The Rise of the Workplace Bank

With the advent of the first industrial revolution in the late 18th century, millions of agricultural workers began a structural shift from agriculture to factories, setting in motion one of the most important events in human history since the domestication of animals and plants. While the overall impact on economic growth and productivity is undebatable, there is more controversy around what the impact was on the living standards of the workers that populated the factory floors, in some cases literally working day and night in very harsh conditions.

Some economic historians such as Robert E. Lucas argue that with the industrial revolution the living standards of the masses began to undergo sustained growth for the first time in history, while other historians argue that yes the growth of the economy’s overall productivity was unprecedented but living standards for the majority of the population did not grow meaningfully until the late 19th and 20th centuries. Some argue even further that living standards for the workers decreased initially, citing the fact that the average height of the population declined during the first industrial revolution as evidence that the nutritional status of workers was actually decreasing.

The perceived safety of having a 9 to 5 job is simply no longer there for a vast majority of workers in the 21st century.
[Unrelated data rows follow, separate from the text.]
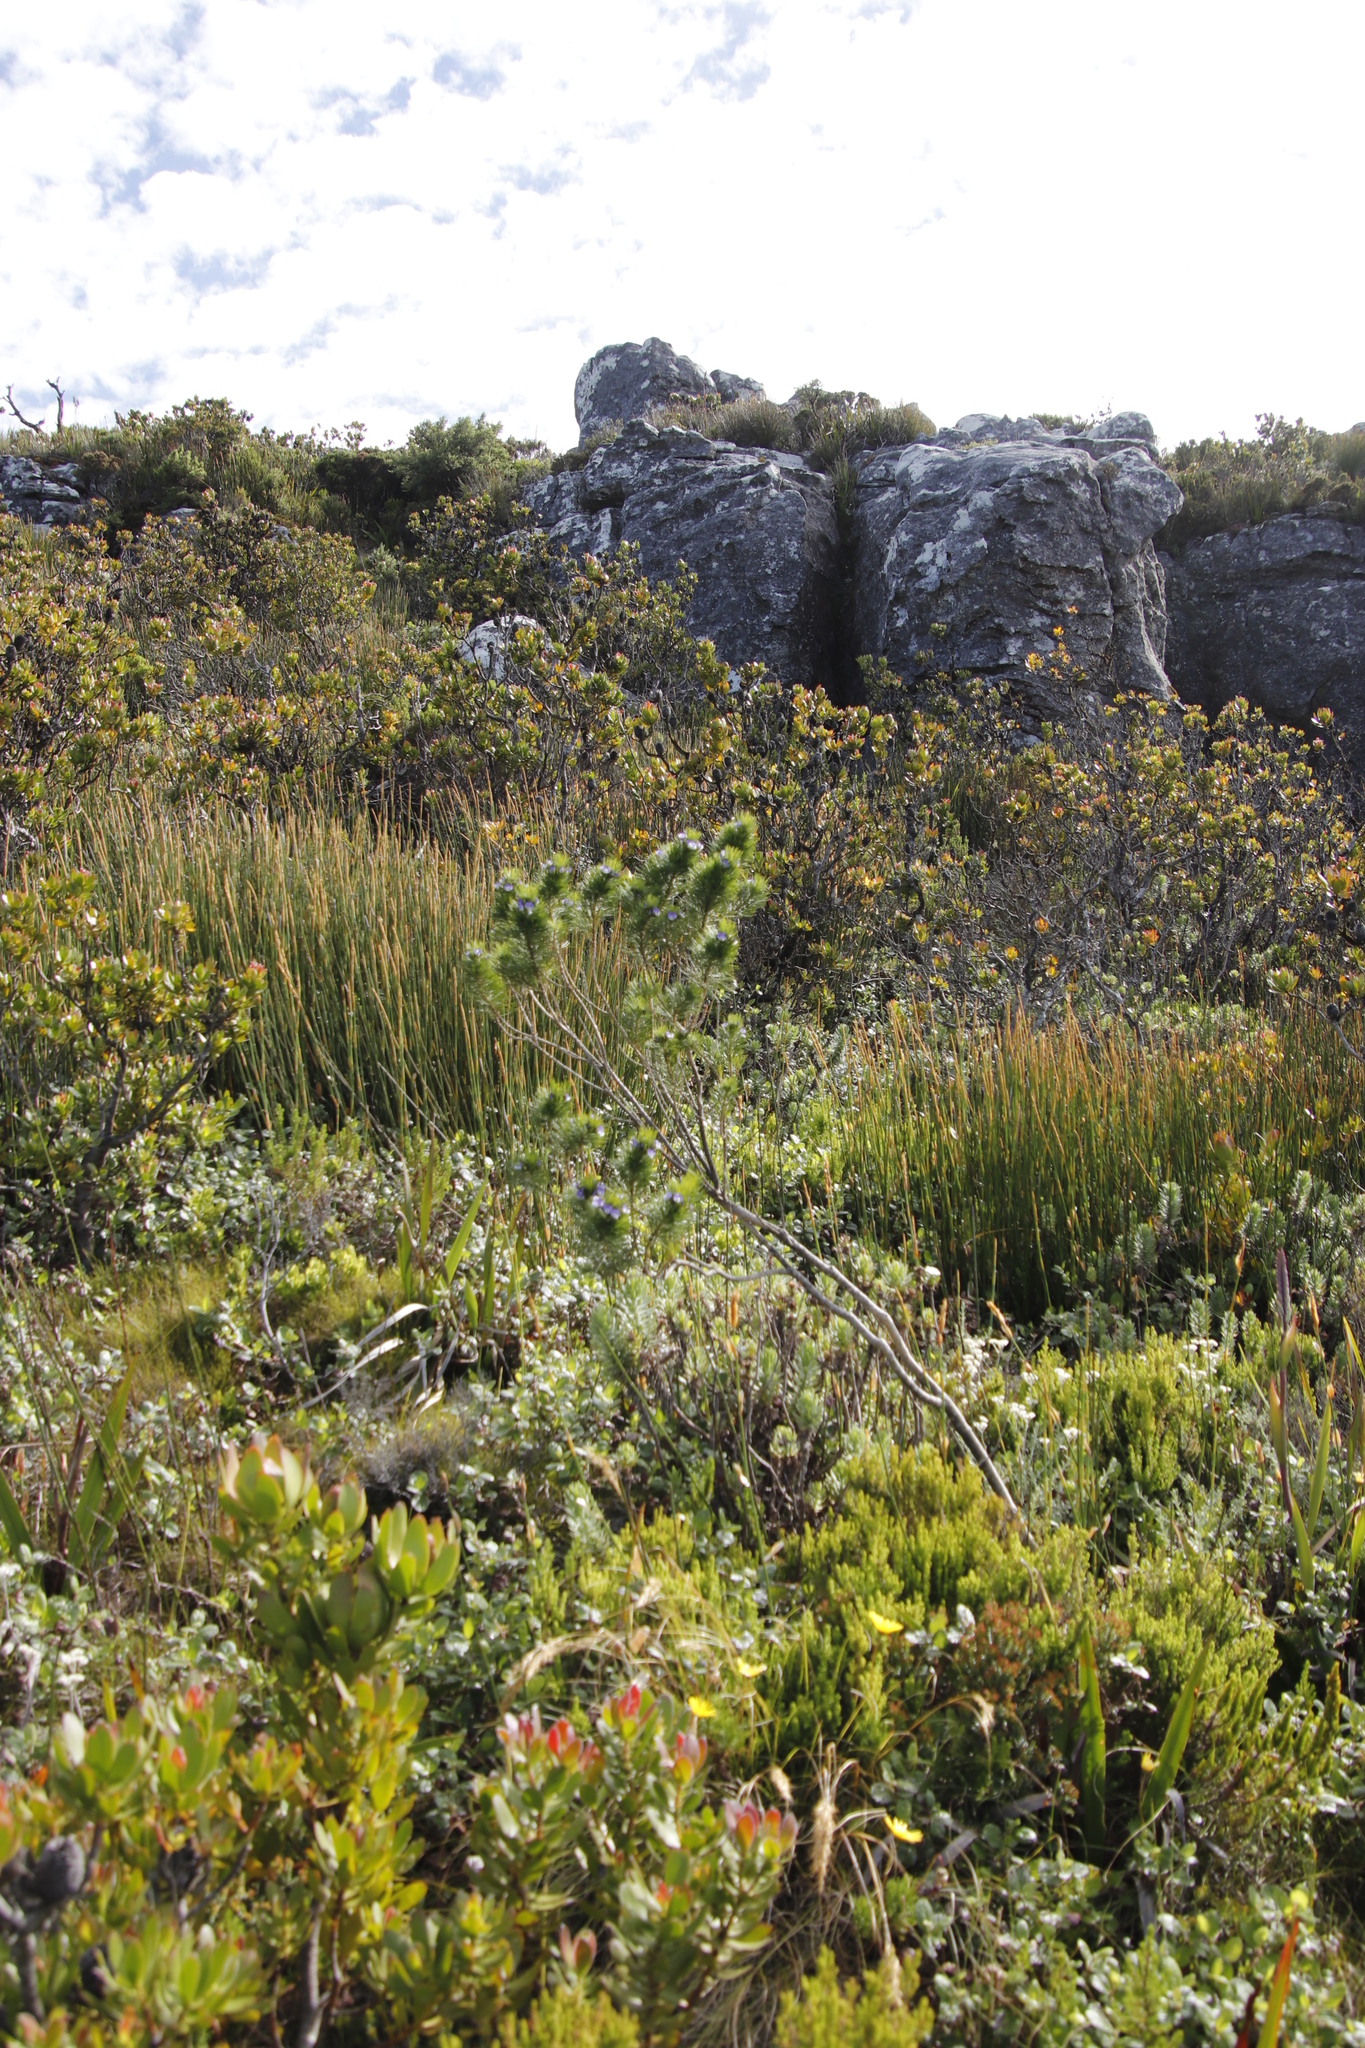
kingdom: Plantae
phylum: Tracheophyta
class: Magnoliopsida
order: Fabales
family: Fabaceae
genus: Psoralea
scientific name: Psoralea pinnata
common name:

It is actually quite easy to see the parallels to today’s debate about the digital revolution, also referred to as the “third industrial revolution” (the second industrial revolution being the advancements in manufacturing technology that took place in the late 19th century, also referred to as the “technological revolution”).

Just like back then, there is today a very important debate going on about income inequality, living standards, and worker’s rights. And for good reason, too. Widely available statistics tell the story of how more than half of all workers in developed countries are today effectively living what could be best described as “paycheck to paycheck”, without a buffer to meet an unexpected expense as low as GBP 300.   

The dangers of being a delivery person are not limited to traffic: Increasingly financial distress is becoming the bigger peril.

This is clearly a big societal problem and causes great stress and suffering on the working people that toil so hard to make sure our modern economy functions. These are in many cases the nurses, teachers, factory workers, delivery drivers, and countless others that are the glue of the modern economy, yet to an increasing extent they are facing great economic hardships and financial distress.

Finding a solution to this problem will ultimately rest with the politicians that we collectively elect, and one can only hope that our leaders will implement inclusive and progressive solutions as opposed to some of the darker paths that have been trodden tragically in the past. There is however also much that can be done at the level of the companies that employ these workers, and I believe many of the fintech companies of today will have a role to play in helping employers solve this problem.

I refer to this phenomenon as “the emergence of the workplace bank”, and to best illustrate what this means there is a very useful case study from one of the big west coast tech companies. This company contracts with millions of gig economy workers globally and used to pay them on a monthly or fortnightly basis as they completed their work.

Several years ago, it became apparent that these workers wanted to get paid real time as they completed their work (driven by the financial stress referred to above), and the tech company arranged with a fintech start up to help achieve this in what we today refer to as income streaming. It turned out that this was such a critical and strategic area for the tech company that they decided to actually bring all income streaming functionality inhouse. Given that they had the tech and developer resources, this was in fact relatively easy for them, and before long they were paying their contractors on a real time basis.

However transferring money each time the worker completed a task (or in some cases at the end of the shift) had a cost associated with it, and the company realized they could save money if they issued their contractors their own cards. This was welcomed by the workforce, and this new card had great (and quick!) adoption. With the advent of embedded payments and advancement in fintech infrastructure, it was also increasingly easy for the company to do this.

Then something very interesting happened. The contractors increasingly started to close their accounts with their former bank, reverting to live their financial lives fully within this newly issued “employer card”. Once that happened, the next logical steps started falling in place like dominoes. The workers wanted to pay their bills from that card, send money from that card, and pay for their groceries with that card.

And it did not stop there. As we know, these workers were very much living paycheck to paycheck, and they started asking their employer for advances or overdraft facilities on this card as urgent financial needs related to their work or personal lives started cropping up. The employer had now become their bank!

The morale of this case study is manifold, but some things are especially worth pointing out. Firstly, while it is ultimately the government’s responsibility to make sure workers are treated fairly and get to live lives without financial stress, the employers will not be able to avoid having to help their workers deal with the new financial challenges of the 21st century for long. I imagine a big vacuum or gravitational pull that will irresistibly pull employers into being part of the solution, making sure their workers can have access to the new financial tools to help them.

Secondly, as increasingly more and more employers will find themselves in this situation, they may also realize that they do not have the resources of this big west coast technology company to develop and create all these solutions inhouse. Hence, they will look to the rapidly emerging fintech companies of today that are active in the HR-tech space to provide those solutions. Some of these companies such as Wagestream have come at this problem from an income streaming perspective, while others such as Ben have come at it from a benefits perspective, and yet others have come at it from a debt consolidation or credit perspective. In the end, the ultimate driver and impetus here will be the crucial day to day financial needs of the workers, so it is reasonable to expect a big convergence as the workplace bank emerges.